[Your goal] As soon as the line containing "coffee table: present [102,193,254,265]" appears in the material below, start returning lines exactly, and end with the line containing "wall art: present [737,221,1089,408]".
#####
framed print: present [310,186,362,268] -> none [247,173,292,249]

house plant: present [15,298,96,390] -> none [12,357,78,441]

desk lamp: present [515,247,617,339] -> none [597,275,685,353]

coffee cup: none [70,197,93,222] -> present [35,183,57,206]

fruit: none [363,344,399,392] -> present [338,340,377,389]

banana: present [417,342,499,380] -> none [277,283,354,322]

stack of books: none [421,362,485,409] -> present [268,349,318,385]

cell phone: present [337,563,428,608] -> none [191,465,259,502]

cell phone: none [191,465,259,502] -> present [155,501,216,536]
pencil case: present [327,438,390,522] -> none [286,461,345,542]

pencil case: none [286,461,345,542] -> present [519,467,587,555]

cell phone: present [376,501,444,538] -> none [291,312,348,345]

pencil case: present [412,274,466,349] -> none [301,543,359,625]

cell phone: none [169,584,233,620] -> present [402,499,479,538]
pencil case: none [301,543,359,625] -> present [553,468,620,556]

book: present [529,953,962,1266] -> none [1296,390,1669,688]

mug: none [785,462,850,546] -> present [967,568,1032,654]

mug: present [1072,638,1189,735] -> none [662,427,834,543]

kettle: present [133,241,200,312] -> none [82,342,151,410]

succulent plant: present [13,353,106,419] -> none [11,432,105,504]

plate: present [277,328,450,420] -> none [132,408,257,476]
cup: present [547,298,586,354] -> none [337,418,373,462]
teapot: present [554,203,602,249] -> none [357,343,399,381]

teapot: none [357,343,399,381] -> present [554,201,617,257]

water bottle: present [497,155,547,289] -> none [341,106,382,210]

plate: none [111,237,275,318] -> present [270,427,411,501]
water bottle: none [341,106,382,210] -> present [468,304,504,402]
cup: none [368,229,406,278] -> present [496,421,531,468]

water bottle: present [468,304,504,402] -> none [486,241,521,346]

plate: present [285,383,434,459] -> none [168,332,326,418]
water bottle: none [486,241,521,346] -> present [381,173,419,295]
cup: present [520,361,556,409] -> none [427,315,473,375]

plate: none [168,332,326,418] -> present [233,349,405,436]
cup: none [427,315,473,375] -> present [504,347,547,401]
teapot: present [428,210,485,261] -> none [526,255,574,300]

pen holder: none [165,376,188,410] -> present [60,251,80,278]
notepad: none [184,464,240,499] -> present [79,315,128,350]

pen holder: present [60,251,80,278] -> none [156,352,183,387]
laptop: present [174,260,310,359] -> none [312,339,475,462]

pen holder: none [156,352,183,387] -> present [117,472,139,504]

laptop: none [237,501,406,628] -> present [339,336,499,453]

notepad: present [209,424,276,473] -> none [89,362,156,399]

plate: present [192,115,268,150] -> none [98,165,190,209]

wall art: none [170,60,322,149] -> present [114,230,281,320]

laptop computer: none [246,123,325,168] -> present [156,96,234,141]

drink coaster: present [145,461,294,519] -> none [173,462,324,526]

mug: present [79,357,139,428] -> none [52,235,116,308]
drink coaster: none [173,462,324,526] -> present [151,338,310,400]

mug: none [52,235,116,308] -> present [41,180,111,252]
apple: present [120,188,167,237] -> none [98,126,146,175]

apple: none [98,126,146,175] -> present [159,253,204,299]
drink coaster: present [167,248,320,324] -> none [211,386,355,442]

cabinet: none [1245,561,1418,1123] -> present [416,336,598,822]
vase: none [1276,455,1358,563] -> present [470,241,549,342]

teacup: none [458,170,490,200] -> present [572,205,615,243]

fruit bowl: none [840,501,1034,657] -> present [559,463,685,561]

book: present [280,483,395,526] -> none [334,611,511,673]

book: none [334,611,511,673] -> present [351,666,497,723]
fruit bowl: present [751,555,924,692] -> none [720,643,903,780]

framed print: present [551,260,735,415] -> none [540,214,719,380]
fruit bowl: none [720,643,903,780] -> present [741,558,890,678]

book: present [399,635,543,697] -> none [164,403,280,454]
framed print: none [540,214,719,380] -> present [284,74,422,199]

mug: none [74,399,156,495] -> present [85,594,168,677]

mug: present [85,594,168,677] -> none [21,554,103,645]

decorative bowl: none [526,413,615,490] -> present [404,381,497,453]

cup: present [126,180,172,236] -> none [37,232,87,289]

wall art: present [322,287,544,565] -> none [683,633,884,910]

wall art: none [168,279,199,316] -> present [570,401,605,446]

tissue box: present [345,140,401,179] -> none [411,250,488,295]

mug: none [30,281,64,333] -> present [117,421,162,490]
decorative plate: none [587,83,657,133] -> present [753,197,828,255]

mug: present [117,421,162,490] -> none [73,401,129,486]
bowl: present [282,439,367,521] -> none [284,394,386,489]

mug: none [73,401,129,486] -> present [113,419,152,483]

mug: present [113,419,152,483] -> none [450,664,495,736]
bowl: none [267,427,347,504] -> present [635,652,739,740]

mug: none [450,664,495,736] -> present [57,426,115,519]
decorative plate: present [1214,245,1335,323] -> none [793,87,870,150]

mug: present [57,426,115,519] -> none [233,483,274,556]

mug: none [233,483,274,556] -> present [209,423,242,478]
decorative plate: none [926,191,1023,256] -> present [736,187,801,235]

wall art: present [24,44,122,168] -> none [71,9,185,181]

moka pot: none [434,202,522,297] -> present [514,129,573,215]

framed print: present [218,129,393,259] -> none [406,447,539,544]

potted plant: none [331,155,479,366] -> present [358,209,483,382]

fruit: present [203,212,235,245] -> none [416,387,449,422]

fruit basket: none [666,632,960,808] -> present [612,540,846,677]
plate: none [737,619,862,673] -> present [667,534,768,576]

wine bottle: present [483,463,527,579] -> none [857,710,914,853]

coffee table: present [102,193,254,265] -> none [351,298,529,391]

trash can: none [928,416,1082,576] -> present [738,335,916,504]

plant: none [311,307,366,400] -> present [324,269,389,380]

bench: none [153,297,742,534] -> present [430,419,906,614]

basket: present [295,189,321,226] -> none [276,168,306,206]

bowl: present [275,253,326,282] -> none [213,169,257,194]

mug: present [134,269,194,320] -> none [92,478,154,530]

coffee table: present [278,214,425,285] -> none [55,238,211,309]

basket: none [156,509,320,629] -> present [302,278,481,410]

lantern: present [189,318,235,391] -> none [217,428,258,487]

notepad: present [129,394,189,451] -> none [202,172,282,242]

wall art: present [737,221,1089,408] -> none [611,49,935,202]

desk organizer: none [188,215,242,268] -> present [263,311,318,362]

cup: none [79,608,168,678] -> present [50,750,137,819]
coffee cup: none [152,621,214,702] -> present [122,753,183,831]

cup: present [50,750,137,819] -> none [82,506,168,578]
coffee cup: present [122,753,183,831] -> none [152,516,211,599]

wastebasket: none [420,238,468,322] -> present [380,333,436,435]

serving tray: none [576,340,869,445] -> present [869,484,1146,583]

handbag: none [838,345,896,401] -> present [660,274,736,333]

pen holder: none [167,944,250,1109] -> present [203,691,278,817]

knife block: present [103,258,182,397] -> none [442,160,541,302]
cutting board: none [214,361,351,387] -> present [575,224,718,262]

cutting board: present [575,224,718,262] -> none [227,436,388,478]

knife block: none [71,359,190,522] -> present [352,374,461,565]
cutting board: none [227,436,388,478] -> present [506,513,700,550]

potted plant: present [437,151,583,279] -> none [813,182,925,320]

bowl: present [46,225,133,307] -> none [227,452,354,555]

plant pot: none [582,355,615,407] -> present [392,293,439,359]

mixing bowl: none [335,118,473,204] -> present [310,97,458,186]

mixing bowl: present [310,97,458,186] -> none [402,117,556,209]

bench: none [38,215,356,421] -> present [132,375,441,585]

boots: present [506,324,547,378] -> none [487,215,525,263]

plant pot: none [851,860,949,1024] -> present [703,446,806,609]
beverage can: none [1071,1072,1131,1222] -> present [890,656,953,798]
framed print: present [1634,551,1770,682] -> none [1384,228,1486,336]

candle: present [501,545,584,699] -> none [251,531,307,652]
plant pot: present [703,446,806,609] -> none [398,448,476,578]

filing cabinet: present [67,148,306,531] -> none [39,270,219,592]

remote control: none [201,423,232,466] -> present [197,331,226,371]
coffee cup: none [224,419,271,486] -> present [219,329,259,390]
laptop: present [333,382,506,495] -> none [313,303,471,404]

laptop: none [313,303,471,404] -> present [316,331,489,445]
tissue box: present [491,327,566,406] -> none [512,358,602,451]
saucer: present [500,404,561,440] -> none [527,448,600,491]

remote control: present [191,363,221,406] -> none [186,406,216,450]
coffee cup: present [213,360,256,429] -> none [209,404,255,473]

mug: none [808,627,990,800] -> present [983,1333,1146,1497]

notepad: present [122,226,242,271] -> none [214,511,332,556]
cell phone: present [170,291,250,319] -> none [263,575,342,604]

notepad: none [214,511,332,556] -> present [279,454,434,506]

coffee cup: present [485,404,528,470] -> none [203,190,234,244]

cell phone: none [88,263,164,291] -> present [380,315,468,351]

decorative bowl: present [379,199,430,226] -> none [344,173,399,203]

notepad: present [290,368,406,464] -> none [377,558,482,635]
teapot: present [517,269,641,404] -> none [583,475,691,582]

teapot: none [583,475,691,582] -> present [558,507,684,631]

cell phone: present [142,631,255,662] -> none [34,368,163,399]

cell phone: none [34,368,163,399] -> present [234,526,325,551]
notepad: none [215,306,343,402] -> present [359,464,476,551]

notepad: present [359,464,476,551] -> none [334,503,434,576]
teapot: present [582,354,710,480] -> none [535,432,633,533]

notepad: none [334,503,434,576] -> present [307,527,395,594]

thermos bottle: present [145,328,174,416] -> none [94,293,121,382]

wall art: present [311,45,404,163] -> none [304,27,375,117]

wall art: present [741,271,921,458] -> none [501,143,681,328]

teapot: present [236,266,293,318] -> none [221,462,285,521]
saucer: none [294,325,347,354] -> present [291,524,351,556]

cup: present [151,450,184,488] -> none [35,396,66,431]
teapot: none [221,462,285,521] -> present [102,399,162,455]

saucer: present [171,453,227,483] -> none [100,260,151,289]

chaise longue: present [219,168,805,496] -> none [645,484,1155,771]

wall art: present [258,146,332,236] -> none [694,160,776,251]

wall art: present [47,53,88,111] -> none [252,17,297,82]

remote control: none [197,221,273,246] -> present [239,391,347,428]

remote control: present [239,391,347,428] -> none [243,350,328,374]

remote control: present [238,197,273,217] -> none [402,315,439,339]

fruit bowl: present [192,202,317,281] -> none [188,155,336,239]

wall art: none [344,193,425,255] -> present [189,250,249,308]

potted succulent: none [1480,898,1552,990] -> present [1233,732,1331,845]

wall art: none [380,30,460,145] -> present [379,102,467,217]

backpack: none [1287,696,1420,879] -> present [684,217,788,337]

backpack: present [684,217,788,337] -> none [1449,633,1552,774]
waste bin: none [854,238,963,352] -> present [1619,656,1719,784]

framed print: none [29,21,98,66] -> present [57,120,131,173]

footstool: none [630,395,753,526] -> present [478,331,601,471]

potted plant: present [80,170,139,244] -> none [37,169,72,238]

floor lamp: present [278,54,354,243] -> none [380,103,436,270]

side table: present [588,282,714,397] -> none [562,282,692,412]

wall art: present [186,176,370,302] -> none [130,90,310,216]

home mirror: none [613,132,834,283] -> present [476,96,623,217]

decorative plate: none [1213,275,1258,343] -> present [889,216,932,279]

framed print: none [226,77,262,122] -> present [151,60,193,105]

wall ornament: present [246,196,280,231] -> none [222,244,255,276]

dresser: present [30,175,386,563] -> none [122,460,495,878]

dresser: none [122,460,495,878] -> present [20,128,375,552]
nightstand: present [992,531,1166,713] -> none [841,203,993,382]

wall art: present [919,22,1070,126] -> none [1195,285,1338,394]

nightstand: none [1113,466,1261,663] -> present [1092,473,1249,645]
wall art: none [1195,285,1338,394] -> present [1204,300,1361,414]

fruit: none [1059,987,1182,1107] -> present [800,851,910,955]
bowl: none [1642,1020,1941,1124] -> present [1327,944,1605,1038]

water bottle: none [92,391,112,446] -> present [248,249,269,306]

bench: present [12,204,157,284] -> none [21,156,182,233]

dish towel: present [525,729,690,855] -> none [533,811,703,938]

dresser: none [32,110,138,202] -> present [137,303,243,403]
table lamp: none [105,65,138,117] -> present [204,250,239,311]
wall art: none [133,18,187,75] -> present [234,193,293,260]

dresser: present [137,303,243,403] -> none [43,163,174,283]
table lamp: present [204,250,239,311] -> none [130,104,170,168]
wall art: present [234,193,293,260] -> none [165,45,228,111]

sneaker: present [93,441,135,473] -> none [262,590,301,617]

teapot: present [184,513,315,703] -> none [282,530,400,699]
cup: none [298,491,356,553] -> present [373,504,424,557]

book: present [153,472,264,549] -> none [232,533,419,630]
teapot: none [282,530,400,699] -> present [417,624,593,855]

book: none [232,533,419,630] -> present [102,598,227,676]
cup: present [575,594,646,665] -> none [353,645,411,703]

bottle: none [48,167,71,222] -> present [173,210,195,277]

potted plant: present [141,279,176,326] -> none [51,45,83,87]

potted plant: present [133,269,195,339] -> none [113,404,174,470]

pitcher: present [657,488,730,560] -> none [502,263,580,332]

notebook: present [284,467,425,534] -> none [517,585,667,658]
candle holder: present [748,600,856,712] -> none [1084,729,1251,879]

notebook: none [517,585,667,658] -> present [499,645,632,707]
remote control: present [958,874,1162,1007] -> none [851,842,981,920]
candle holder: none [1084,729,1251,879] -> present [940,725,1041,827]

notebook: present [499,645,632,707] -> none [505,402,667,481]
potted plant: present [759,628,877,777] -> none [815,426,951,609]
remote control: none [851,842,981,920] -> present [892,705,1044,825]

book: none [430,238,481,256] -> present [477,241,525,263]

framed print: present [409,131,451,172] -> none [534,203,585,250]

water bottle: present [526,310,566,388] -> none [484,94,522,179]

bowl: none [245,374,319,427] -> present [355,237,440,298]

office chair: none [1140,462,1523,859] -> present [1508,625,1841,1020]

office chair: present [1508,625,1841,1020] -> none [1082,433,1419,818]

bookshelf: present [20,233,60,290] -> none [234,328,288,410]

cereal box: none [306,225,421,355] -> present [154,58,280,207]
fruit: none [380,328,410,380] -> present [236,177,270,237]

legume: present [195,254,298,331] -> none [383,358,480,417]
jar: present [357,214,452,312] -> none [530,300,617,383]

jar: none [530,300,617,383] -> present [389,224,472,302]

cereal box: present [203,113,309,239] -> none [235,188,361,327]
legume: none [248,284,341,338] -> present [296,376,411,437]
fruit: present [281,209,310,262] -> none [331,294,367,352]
#####
[Exercise output]
coffee table: present [102,193,254,265] -> none [351,298,529,391]

trash can: none [928,416,1082,576] -> present [738,335,916,504]

plant: none [311,307,366,400] -> present [324,269,389,380]

bench: none [153,297,742,534] -> present [430,419,906,614]

basket: present [295,189,321,226] -> none [276,168,306,206]

bowl: present [275,253,326,282] -> none [213,169,257,194]

mug: present [134,269,194,320] -> none [92,478,154,530]

coffee table: present [278,214,425,285] -> none [55,238,211,309]

basket: none [156,509,320,629] -> present [302,278,481,410]

lantern: present [189,318,235,391] -> none [217,428,258,487]

notepad: present [129,394,189,451] -> none [202,172,282,242]

wall art: present [737,221,1089,408] -> none [611,49,935,202]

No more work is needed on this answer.